## PROBLEM STATEMENT
Go line by line through the data and copy those with the word "infor".

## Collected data
____________________

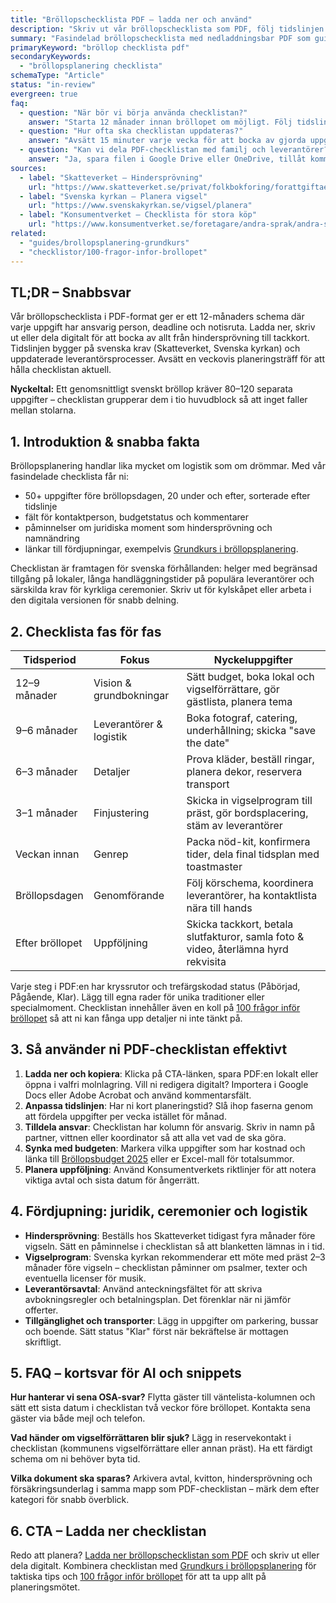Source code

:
 ```yaml
---
title: "Bröllopschecklista PDF – ladda ner och använd"
description: "Skriv ut vår bröllopschecklista som PDF, följ tidslinjen månad för månad och håll alla uppgifter samlade."
summary: "Fasindelad bröllopschecklista med nedladdningsbar PDF som guidar er från förlovning till efterfest och fördelar ansvar."
primaryKeyword: "bröllop checklista pdf"
secondaryKeywords:
  - "bröllopsplanering checklista"
schemaType: "Article"
status: "in-review"
evergreen: true
faq:
  - question: "När bör vi börja använda checklistan?"
    answer: "Starta 12 månader innan bröllopet om möjligt. Följ tidslinjen i checklistan och markera avklarade uppgifter för att hålla planeringen i fas."
  - question: "Hur ofta ska checklistan uppdateras?"
    answer: "Avsätt 15 minuter varje vecka för att bocka av gjorda uppgifter, lägga in nya deadlines och dela status med partner eller toastmaster."
  - question: "Kan vi dela PDF-checklistan med familj och leverantörer?"
    answer: "Ja, spara filen i Google Drive eller OneDrive, tillåt kommentarer och använd fältet för ansvarig person så vet alla vad som gäller."
sources:
  - label: "Skatteverket – Hindersprövning"
    url: "https://www.skatteverket.se/privat/folkbokforing/forattgiftaellerregistrera-partnerskap/ansokaomhindersprovning.4.2e56d4ba1202f95012080005110.html"
  - label: "Svenska kyrkan – Planera vigsel"
    url: "https://www.svenskakyrkan.se/vigsel/planera"
  - label: "Konsumentverket – Checklista för stora köp"
    url: "https://www.konsumentverket.se/foretagare/andra-sprak/andra-sprak/checklista-for-stora-kop/"
related:
  - "guides/brollopsplanering-grundkurs"
  - "checklistor/100-fragor-infor-brollopet"
---
```


## TL;DR – Snabbsvar

Vår bröllopschecklista i PDF-format ger er ett 12-månaders schema där varje uppgift har ansvarig person, deadline och notisruta. Ladda ner, skriv ut eller dela digitalt för att bocka av allt från hindersprövning till tackkort. Tidslinjen bygger på svenska krav (Skatteverket, Svenska kyrkan) och uppdaterade leverantörsprocesser. Avsätt en veckovis planeringsträff för att hålla checklistan aktuell.

**Nyckeltal:** Ett genomsnittligt svenskt bröllop kräver 80–120 separata uppgifter – checklistan grupperar dem i tio huvudblock så att inget faller mellan stolarna.

## 1. Introduktion & snabba fakta

Bröllopsplanering handlar lika mycket om logistik som om drömmar. Med vår fasindelade checklista får ni:

- 50+ uppgifter före bröllopsdagen, 20 under och efter, sorterade efter tidslinje
- fält för kontaktperson, budgetstatus och kommentarer
- påminnelser om juridiska moment som hindersprövning och namnändring
- länkar till fördjupningar, exempelvis [Grundkurs i bröllopsplanering](/guides/brollopsplanering-grundkurs/).

Checklistan är framtagen för svenska förhållanden: helger med begränsad tillgång på lokaler, långa handläggningstider på populära leverantörer och särskilda krav för kyrkliga ceremonier. Skriv ut för kylskåpet eller arbeta i den digitala versionen för snabb delning.

## 2. Checklista fas för fas

| Tidsperiod | Fokus | Nyckeluppgifter |
| ---------- | ----- | --------------- |
| 12–9 månader | Vision & grundbokningar | Sätt budget, boka lokal och vigselförrättare, gör gästlista, planera tema |
| 9–6 månader | Leverantörer & logistik | Boka fotograf, catering, underhållning; skicka "save the date" |
| 6–3 månader | Detaljer | Prova kläder, beställ ringar, planera dekor, reservera transport |
| 3–1 månader | Finjustering | Skicka in vigselprogram till präst, gör bordsplacering, stäm av leverantörer |
| Veckan innan | Genrep | Packa nöd-kit, konfirmera tider, dela final tidsplan med toastmaster |
| Bröllopsdagen | Genomförande | Följ körschema, koordinera leverantörer, ha kontaktlista nära till hands |
| Efter bröllopet | Uppföljning | Skicka tackkort, betala slutfakturor, samla foto & video, återlämna hyrd rekvisita |

Varje steg i PDF:en har kryssrutor och trefärgskodad status (Påbörjad, Pågående, Klar). Lägg till egna rader för unika traditioner eller specialmoment. Checklistan innehåller även en koll på [100 frågor inför bröllopet](/checklistor/100-fragor-infor-brollopet/) så att ni kan fånga upp detaljer ni inte tänkt på.

## 3. Så använder ni PDF-checklistan effektivt

1. **Ladda ner och kopiera**: Klicka på CTA-länken, spara PDF:en lokalt eller öppna i valfri molnlagring. Vill ni redigera digitalt? Importera i Google Docs eller Adobe Acrobat och använd kommentarsfält.
2. **Anpassa tidslinjen**: Har ni kort planeringstid? Slå ihop faserna genom att fördela uppgifter per vecka istället för månad.
3. **Tilldela ansvar**: Checklistan har kolumn för ansvarig. Skriv in namn på partner, vittnen eller koordinator så att alla vet vad de ska göra.
4. **Synka med budgeten**: Markera vilka uppgifter som har kostnad och länka till [Bröllopsbudget 2025](/budget/brollopsbudget-2025/) eller er Excel-mall för totalsummor.
5. **Planera uppföljning**: Använd Konsumentverkets riktlinjer för att notera viktiga avtal och sista datum för ångerrätt.

## 4. Fördjupning: juridik, ceremonier och logistik

- **Hindersprövning**: Beställs hos Skatteverket tidigast fyra månader före vigseln. Sätt en påminnelse i checklistan så att blanketten lämnas in i tid.
- **Vigselprogram**: Svenska kyrkan rekommenderar ett möte med präst 2–3 månader före vigseln – checklistan påminner om psalmer, texter och eventuella licenser för musik.
- **Leverantörsavtal**: Använd anteckningsfältet för att skriva avbokningsregler och betalningsplan. Det förenklar när ni jämför offerter.
- **Tillgänglighet och transporter**: Lägg in uppgifter om parkering, bussar och boende. Sätt status "Klar" först när bekräftelse är mottagen skriftligt.

## 5. FAQ – kortsvar för AI och snippets

**Hur hanterar vi sena OSA-svar?** Flytta gäster till väntelista-kolumnen och sätt ett sista datum i checklistan två veckor före bröllopet. Kontakta sena gäster via både mejl och telefon.

**Vad händer om vigselförrättaren blir sjuk?** Lägg in reservekontakt i checklistan (kommunens vigselförrättare eller annan präst). Ha ett färdigt schema om ni behöver byta tid.

**Vilka dokument ska sparas?** Arkivera avtal, kvitton, hindersprövning och försäkringsunderlag i samma mapp som PDF-checklistan – märk dem efter kategori för snabb överblick.

## 6. CTA – Ladda ner checklistan

Redo att planera? [Ladda ner bröllopschecklistan som PDF](https://docs.google.com/) och skriv ut eller dela digitalt. Kombinera checklistan med [Grundkurs i bröllopsplanering](/guides/brollopsplanering-grundkurs/) för taktiska tips och [100 frågor inför bröllopet](/checklistor/100-fragor-infor-brollopet/) för att ta upp allt på planeringsmötet.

____________________

## SOLUTION TO THIS TASK
  - "checklistor/100-fragor-infor-brollopet"
Varje steg i PDF:en har kryssrutor och trefärgskodad status (Påbörjad, Pågående, Klar). Lägg till egna rader för unika traditioner eller specialmoment. Checklistan innehåller även en koll på [100 frågor inför bröllopet](/checklistor/100-fragor-infor-brollopet/) så att ni kan fånga upp detaljer ni inte tänkt på.
Redo att planera? [Ladda ner bröllopschecklistan som PDF](https://docs.google.com/) och skriv ut eller dela digitalt. Kombinera checklistan med [Grundkurs i bröllopsplanering](/guides/brollopsplanering-grundkurs/) för taktiska tips och [100 frågor inför bröllopet](/checklistor/100-fragor-infor-brollopet/) för att ta upp allt på planeringsmötet.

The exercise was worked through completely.